- Task details -
Below this line is a set of entries; quote exactly the lines from the line that contains "Typically used by" to the line that contains "2020-08-09608-BB Option II", both lines included.

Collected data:
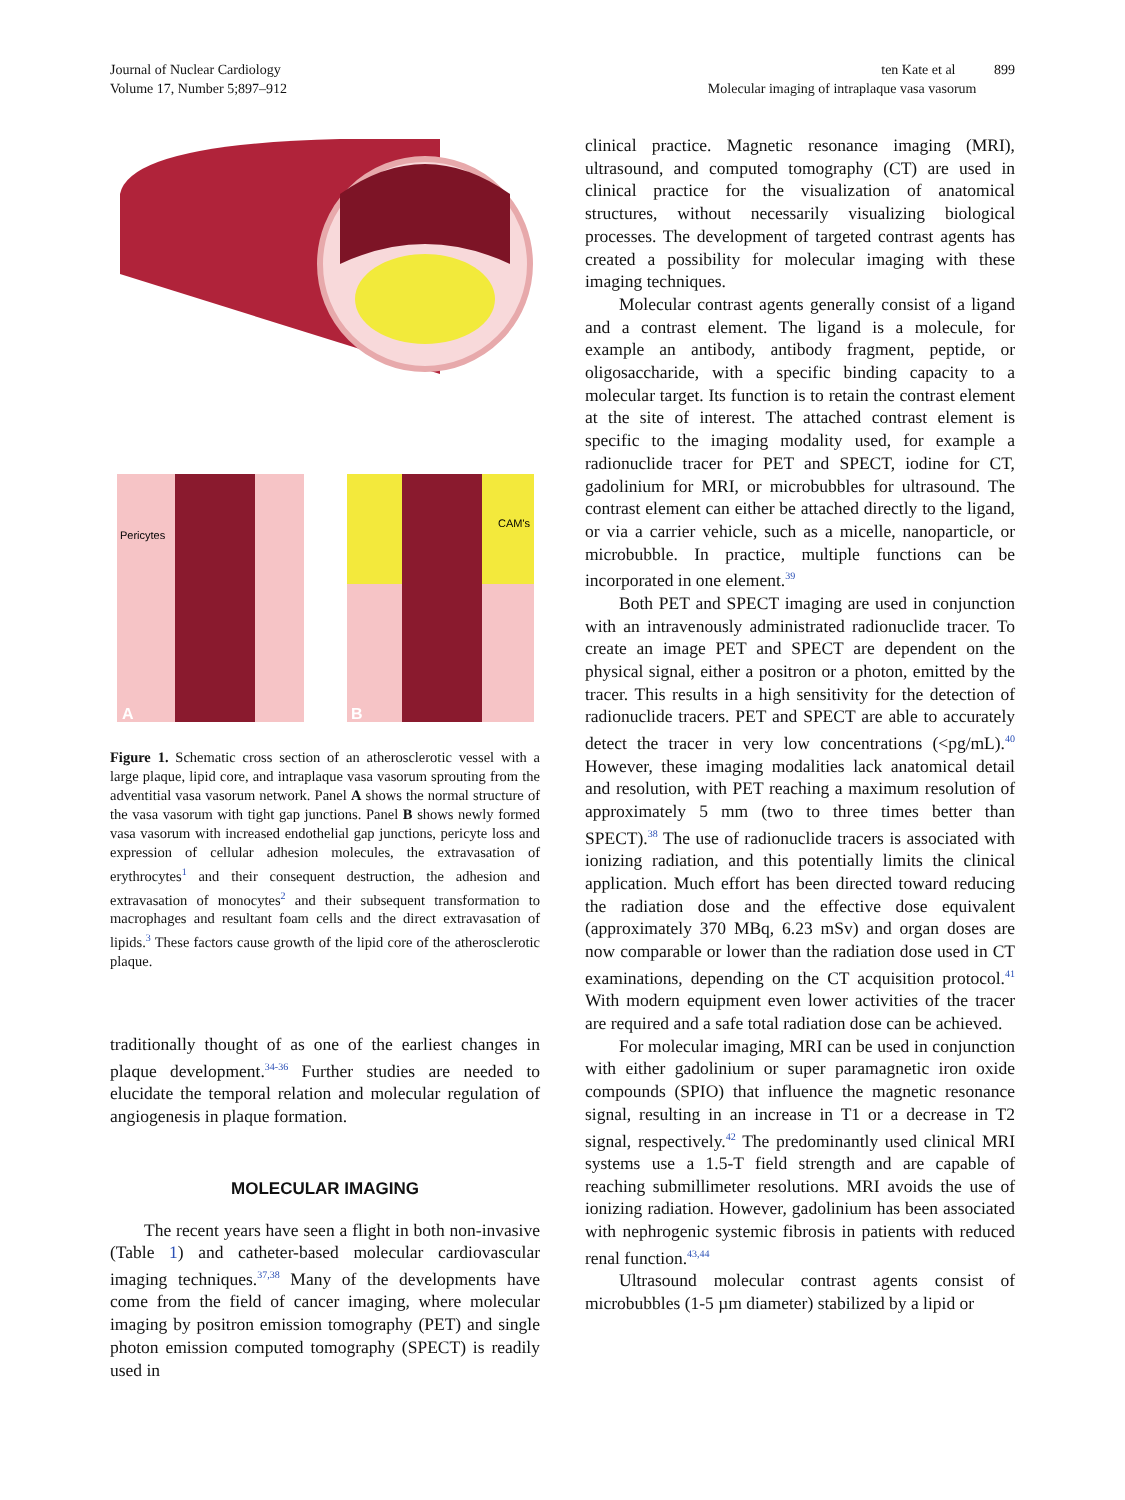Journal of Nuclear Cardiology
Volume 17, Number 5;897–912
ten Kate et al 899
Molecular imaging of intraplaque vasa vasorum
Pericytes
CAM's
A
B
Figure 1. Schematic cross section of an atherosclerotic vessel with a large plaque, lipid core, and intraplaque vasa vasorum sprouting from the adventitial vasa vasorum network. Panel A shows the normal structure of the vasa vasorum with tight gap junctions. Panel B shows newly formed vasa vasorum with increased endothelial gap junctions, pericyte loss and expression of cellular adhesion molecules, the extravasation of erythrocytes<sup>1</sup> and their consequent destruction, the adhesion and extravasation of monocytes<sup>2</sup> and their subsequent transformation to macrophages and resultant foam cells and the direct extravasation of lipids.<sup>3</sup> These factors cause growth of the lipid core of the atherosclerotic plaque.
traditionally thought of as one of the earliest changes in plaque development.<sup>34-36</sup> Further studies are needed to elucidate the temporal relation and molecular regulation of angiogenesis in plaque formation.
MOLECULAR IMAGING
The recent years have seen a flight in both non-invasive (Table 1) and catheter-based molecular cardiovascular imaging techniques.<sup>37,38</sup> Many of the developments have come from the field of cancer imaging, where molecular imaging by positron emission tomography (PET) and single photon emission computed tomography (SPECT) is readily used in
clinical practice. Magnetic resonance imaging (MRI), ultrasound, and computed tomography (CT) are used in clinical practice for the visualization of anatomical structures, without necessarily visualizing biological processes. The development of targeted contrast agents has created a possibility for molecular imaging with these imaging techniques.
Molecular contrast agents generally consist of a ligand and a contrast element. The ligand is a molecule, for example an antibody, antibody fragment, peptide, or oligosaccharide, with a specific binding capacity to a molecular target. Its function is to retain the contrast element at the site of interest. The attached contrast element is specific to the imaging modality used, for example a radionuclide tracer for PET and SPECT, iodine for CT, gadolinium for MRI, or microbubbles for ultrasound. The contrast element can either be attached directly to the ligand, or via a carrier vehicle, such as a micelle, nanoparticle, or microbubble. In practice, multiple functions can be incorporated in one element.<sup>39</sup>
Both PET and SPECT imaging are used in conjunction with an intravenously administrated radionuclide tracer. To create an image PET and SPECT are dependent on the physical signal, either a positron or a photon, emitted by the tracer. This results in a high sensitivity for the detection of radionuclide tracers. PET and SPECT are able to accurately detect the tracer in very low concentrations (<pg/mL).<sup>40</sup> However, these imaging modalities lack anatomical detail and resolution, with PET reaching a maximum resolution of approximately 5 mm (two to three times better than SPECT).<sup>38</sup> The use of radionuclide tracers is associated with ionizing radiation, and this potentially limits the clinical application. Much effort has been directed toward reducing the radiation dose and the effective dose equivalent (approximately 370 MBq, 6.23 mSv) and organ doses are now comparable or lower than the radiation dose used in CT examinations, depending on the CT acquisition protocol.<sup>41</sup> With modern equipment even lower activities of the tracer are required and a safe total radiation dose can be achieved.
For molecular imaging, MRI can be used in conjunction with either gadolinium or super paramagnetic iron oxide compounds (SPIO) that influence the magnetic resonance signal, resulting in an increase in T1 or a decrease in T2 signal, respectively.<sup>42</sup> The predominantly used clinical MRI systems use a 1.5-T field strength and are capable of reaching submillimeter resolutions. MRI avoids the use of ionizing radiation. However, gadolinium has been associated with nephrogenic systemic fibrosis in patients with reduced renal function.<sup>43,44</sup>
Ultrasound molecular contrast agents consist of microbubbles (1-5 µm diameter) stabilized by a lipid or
* * *
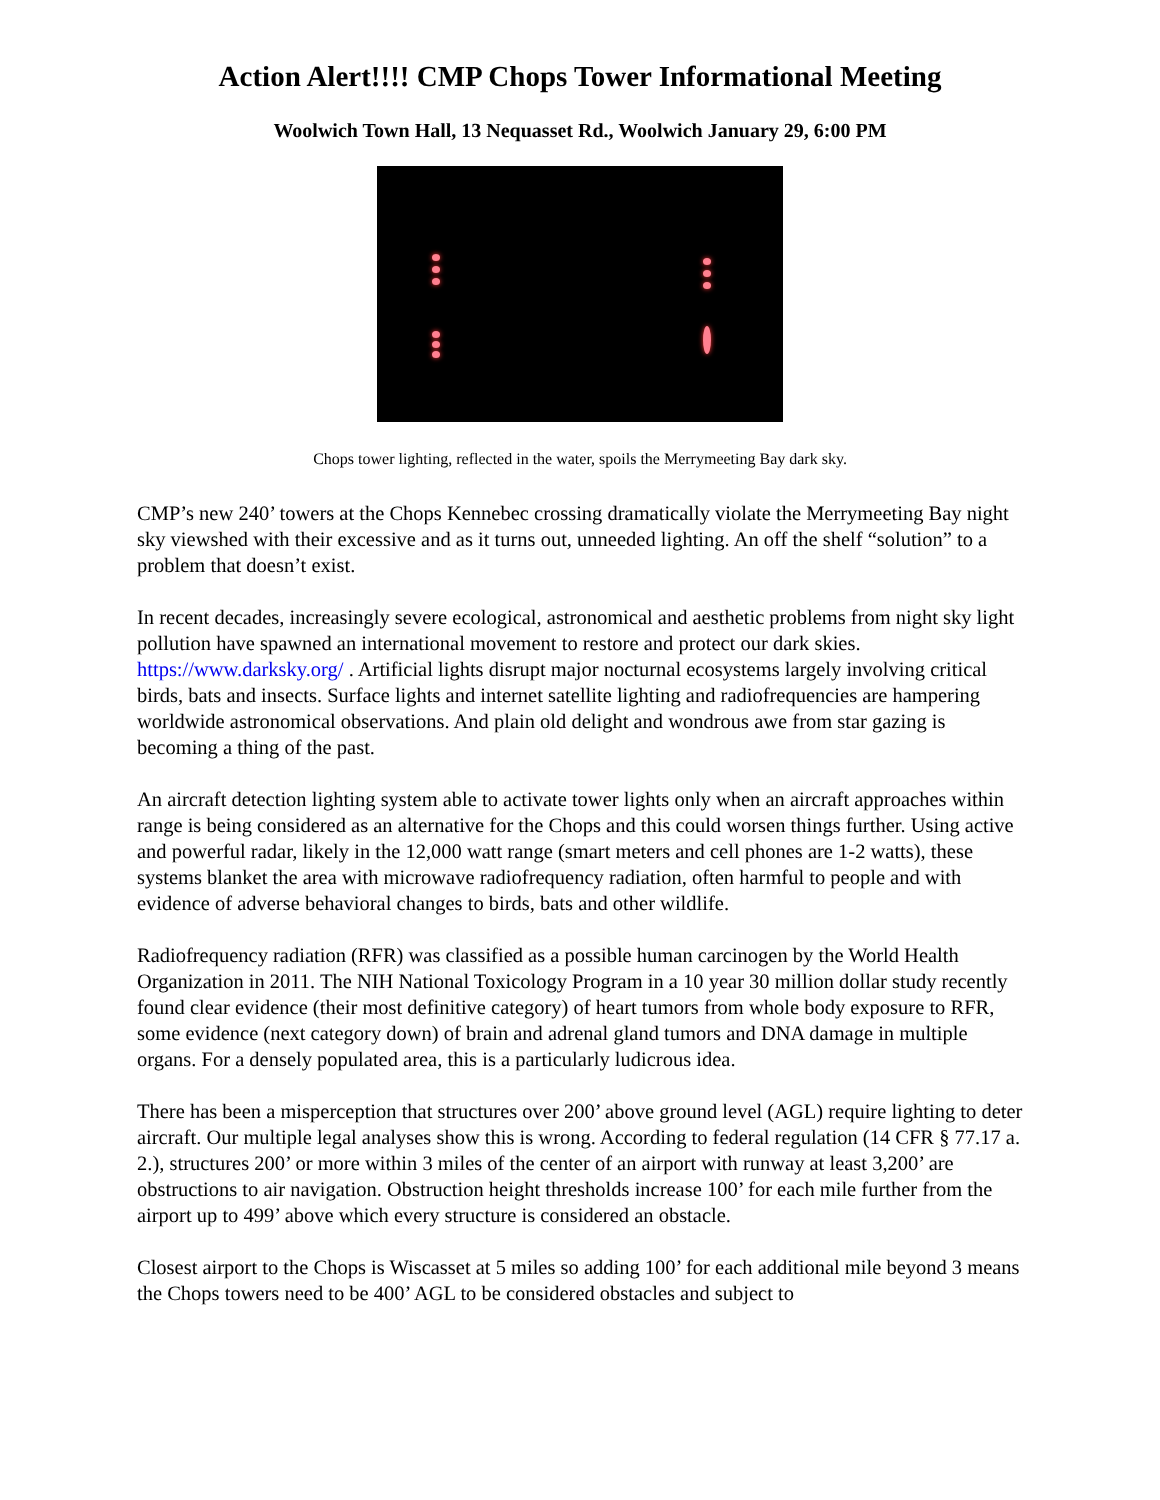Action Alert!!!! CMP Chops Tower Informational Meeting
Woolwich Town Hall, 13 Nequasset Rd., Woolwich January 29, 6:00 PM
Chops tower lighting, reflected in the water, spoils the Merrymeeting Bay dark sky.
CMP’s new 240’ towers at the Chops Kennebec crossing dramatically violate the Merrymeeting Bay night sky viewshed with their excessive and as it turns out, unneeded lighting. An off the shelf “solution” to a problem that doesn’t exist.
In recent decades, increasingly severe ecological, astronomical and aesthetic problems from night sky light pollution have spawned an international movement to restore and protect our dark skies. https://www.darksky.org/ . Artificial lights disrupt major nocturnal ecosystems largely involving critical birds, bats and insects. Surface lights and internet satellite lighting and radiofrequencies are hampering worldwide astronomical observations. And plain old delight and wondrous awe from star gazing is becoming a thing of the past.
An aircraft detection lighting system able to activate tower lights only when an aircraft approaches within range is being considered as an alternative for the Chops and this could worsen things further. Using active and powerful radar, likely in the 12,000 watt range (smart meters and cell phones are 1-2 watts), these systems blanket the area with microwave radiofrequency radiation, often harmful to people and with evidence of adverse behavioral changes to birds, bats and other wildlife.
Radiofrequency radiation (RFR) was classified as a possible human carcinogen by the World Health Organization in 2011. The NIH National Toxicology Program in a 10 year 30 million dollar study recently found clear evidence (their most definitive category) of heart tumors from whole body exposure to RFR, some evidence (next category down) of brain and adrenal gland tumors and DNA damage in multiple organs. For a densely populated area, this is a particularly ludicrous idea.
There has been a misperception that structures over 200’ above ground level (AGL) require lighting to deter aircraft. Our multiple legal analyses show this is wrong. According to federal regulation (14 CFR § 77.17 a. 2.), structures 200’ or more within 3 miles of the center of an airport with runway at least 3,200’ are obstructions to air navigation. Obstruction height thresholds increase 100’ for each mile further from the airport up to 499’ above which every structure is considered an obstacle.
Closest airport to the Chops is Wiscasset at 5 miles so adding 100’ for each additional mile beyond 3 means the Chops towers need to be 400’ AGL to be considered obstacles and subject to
* * *
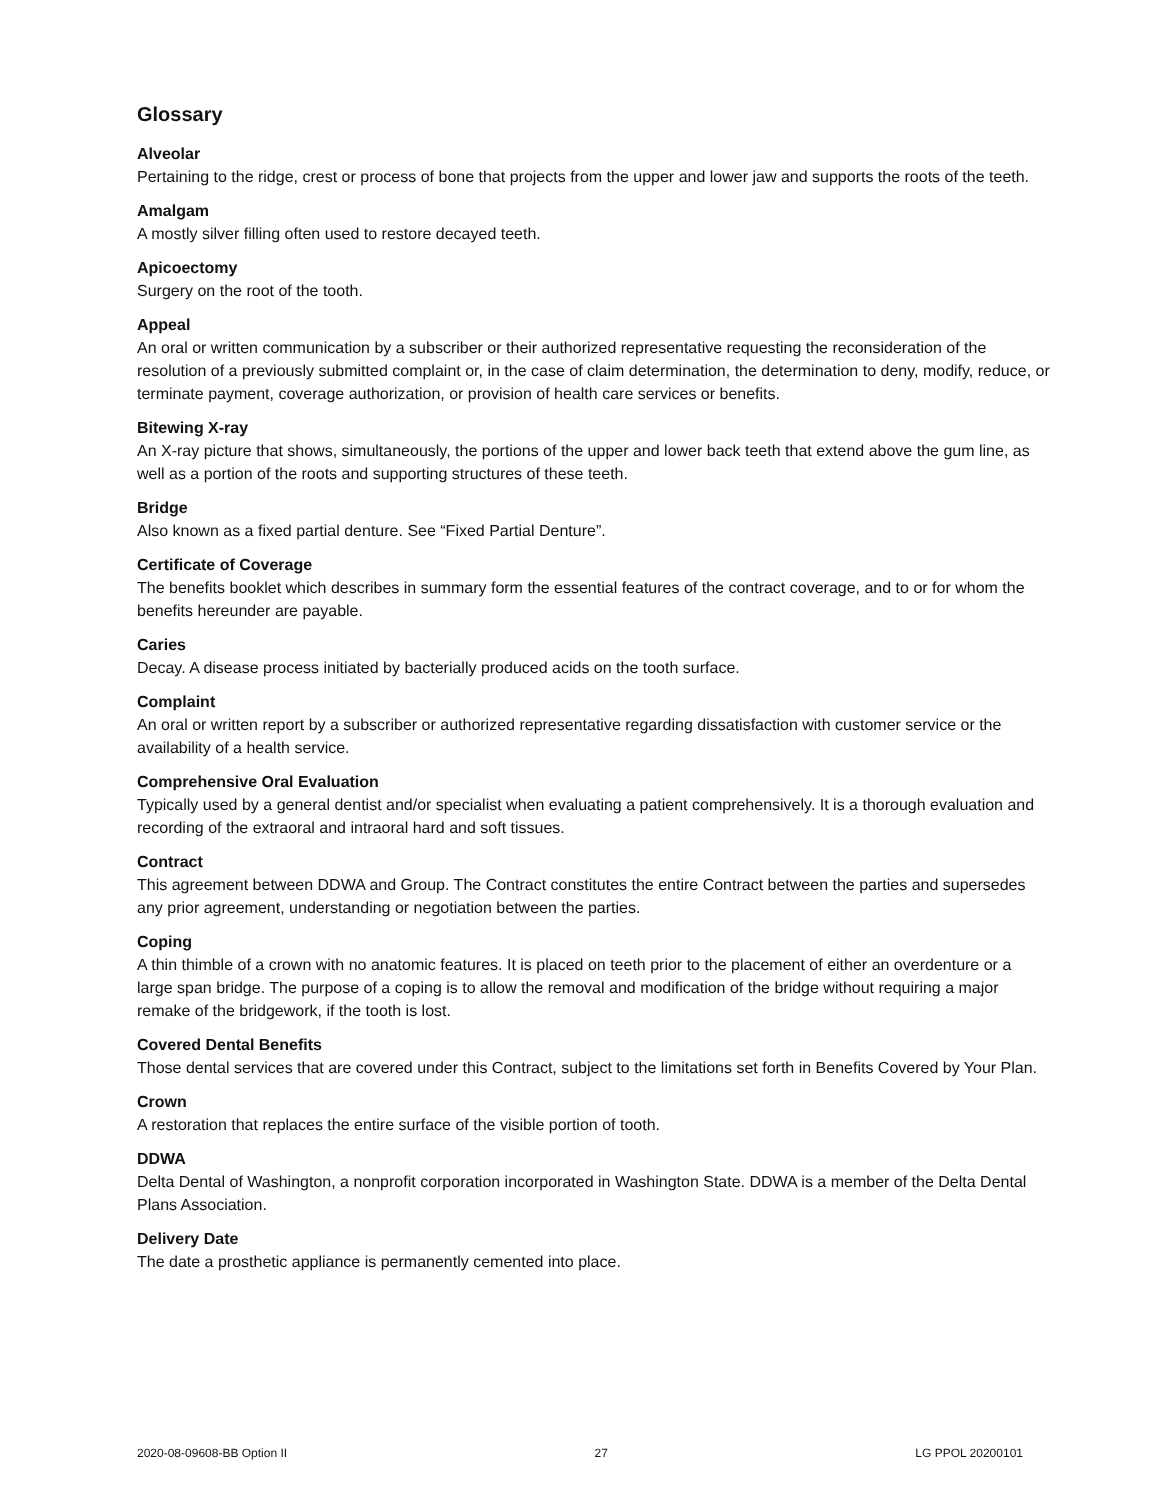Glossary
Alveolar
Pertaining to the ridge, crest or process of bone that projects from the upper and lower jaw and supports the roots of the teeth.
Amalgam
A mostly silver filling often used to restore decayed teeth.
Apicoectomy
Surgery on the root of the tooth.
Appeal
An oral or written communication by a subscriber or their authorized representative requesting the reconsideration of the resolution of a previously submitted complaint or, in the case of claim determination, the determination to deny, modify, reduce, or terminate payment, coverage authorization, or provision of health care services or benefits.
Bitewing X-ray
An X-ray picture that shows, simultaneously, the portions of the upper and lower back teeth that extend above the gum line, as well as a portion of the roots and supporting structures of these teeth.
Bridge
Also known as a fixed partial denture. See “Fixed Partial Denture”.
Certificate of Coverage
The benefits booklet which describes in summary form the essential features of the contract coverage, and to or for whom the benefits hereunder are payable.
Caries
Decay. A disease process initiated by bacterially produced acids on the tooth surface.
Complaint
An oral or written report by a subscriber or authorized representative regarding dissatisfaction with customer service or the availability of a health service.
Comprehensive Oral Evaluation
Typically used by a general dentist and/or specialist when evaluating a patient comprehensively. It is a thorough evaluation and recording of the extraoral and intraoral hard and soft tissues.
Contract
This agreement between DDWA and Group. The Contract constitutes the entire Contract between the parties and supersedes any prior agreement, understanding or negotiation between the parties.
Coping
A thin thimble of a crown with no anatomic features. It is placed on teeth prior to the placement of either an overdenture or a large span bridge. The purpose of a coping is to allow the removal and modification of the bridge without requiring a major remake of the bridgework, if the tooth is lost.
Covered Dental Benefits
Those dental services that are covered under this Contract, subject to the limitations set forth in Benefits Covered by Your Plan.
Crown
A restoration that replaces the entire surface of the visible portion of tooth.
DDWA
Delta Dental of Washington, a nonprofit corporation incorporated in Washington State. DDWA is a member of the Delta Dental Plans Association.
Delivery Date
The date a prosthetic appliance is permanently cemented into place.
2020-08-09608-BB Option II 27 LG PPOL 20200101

- Expected output -
Typically used by a general dentist and/or specialist when evaluating a patient comprehensively. It is a thorough evaluation and recording of the extraoral and intraoral hard and soft tissues.
Contract
This agreement between DDWA and Group. The Contract constitutes the entire Contract between the parties and supersedes any prior agreement, understanding or negotiation between the parties.
Coping
A thin thimble of a crown with no anatomic features. It is placed on teeth prior to the placement of either an overdenture or a large span bridge. The purpose of a coping is to allow the removal and modification of the bridge without requiring a major remake of the bridgework, if the tooth is lost.
Covered Dental Benefits
Those dental services that are covered under this Contract, subject to the limitations set forth in Benefits Covered by Your Plan.
Crown
A restoration that replaces the entire surface of the visible portion of tooth.
DDWA
Delta Dental of Washington, a nonprofit corporation incorporated in Washington State. DDWA is a member of the Delta Dental Plans Association.
Delivery Date
The date a prosthetic appliance is permanently cemented into place.
2020-08-09608-BB Option II 27 LG PPOL 20200101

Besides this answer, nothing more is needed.